● **TASK GOAL**: Please set down the records exactly, keeping every line.

● **PROVIDED DATA**:

┌──

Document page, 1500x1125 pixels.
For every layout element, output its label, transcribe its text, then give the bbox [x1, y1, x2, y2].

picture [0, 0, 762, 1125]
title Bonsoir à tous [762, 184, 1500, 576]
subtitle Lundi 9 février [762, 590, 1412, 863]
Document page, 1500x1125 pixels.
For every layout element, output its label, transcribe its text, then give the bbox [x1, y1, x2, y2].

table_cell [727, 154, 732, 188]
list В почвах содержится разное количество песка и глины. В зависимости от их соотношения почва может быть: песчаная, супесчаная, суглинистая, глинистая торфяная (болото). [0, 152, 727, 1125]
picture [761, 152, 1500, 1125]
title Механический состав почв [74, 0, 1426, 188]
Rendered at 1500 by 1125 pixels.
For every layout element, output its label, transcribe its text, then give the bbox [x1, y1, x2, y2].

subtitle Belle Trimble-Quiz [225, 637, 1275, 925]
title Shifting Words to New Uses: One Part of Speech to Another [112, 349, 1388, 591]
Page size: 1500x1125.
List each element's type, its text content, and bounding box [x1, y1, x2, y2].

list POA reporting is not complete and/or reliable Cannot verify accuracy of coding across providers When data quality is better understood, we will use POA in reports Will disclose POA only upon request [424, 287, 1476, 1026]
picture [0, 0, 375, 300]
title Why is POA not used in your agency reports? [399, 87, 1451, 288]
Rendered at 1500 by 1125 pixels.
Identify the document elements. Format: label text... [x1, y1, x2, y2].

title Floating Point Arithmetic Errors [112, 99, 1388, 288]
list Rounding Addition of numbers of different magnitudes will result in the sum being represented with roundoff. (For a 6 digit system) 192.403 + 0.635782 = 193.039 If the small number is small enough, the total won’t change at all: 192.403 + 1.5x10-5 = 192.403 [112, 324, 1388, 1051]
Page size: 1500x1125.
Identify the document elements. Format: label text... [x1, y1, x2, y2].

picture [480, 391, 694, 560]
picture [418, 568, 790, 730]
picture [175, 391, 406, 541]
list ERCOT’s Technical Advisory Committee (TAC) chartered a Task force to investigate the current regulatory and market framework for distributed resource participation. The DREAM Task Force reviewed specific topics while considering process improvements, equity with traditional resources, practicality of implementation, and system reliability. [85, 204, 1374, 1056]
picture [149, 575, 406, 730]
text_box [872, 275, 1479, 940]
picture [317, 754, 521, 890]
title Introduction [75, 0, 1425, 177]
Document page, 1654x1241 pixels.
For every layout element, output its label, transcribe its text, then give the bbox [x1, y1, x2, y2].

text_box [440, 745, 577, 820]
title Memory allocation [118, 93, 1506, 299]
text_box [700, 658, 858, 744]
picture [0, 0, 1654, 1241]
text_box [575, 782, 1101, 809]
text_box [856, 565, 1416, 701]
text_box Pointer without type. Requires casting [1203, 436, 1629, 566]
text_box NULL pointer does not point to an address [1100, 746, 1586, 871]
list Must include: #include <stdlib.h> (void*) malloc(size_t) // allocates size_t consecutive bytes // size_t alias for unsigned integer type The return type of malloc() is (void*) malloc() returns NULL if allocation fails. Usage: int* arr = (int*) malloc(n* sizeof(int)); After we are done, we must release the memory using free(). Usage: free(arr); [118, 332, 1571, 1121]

└──

● **TASK ANSWER**:
Document page, 1500x1125 pixels.
For every layout element, output its label, transcribe its text, then give the bbox [x1, y1, x2, y2].

picture [0, 0, 762, 1125]
title Bonsoir à tous [762, 184, 1500, 576]
subtitle Lundi 9 février [762, 590, 1412, 863]
Document page, 1500x1125 pixels.
For every layout element, output its label, transcribe its text, then give the bbox [x1, y1, x2, y2].

table_cell [727, 154, 732, 188]
list В почвах содержится разное количество песка и глины. В зависимости от их соотношения почва может быть: песчаная, супесчаная, суглинистая, глинистая торфяная (болото). [0, 152, 727, 1125]
picture [761, 152, 1500, 1125]
title Механический состав почв [74, 0, 1426, 188]
Rendered at 1500 by 1125 pixels.
For every layout element, output its label, transcribe its text, then give the bbox [x1, y1, x2, y2].

subtitle Belle Trimble-Quiz [225, 637, 1275, 925]
title Shifting Words to New Uses: One Part of Speech to Another [112, 349, 1388, 591]
Page size: 1500x1125.
List each element's type, its text content, and bounding box [x1, y1, x2, y2].

list POA reporting is not complete and/or reliable Cannot verify accuracy of coding across providers When data quality is better understood, we will use POA in reports Will disclose POA only upon request [424, 287, 1476, 1026]
picture [0, 0, 375, 300]
title Why is POA not used in your agency reports? [399, 87, 1451, 288]
Rendered at 1500 by 1125 pixels.
Identify the document elements. Format: label text... [x1, y1, x2, y2].

title Floating Point Arithmetic Errors [112, 99, 1388, 288]
list Rounding Addition of numbers of different magnitudes will result in the sum being represented with roundoff. (For a 6 digit system) 192.403 + 0.635782 = 193.039 If the small number is small enough, the total won’t change at all: 192.403 + 1.5x10-5 = 192.403 [112, 324, 1388, 1051]
Page size: 1500x1125.
Identify the document elements. Format: label text... [x1, y1, x2, y2].

picture [480, 391, 694, 560]
picture [418, 568, 790, 730]
picture [175, 391, 406, 541]
list ERCOT’s Technical Advisory Committee (TAC) chartered a Task force to investigate the current regulatory and market framework for distributed resource participation. The DREAM Task Force reviewed specific topics while considering process improvements, equity with traditional resources, practicality of implementation, and system reliability. [85, 204, 1374, 1056]
picture [149, 575, 406, 730]
text_box [872, 275, 1479, 940]
picture [317, 754, 521, 890]
title Introduction [75, 0, 1425, 177]
Document page, 1654x1241 pixels.
For every layout element, output its label, transcribe its text, then give the bbox [x1, y1, x2, y2].

text_box [440, 745, 577, 820]
title Memory allocation [118, 93, 1506, 299]
text_box [700, 658, 858, 744]
picture [0, 0, 1654, 1241]
text_box [575, 782, 1101, 809]
text_box [856, 565, 1416, 701]
text_box Pointer without type. Requires casting [1203, 436, 1629, 566]
text_box NULL pointer does not point to an address [1100, 746, 1586, 871]
list Must include: #include <stdlib.h> (void*) malloc(size_t) // allocates size_t consecutive bytes // size_t alias for unsigned integer type The return type of malloc() is (void*) malloc() returns NULL if allocation fails. Usage: int* arr = (int*) malloc(n* sizeof(int)); After we are done, we must release the memory using free(). Usage: free(arr); [118, 332, 1571, 1121]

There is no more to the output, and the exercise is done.